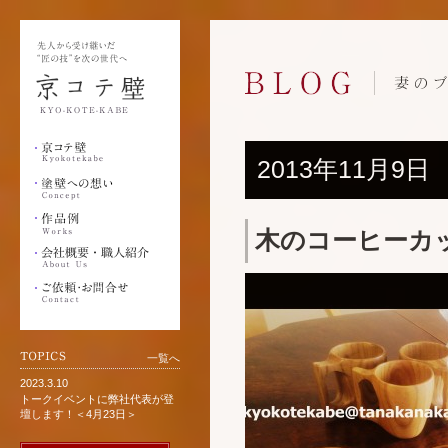
2013年11月9日
木のコーヒーカ
一覧へ
2023.3.10
トークイベントに弊社代表が登
壇します！＜4月23日＞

• _Exercise brief_: Give back each entry exactly as it appears, with no pictures.

• _Written answer_:
2013年11月9日
木のコーヒーカ
一覧へ
2023.3.10
トークイベントに弊社代表が登
壇します！＜4月23日＞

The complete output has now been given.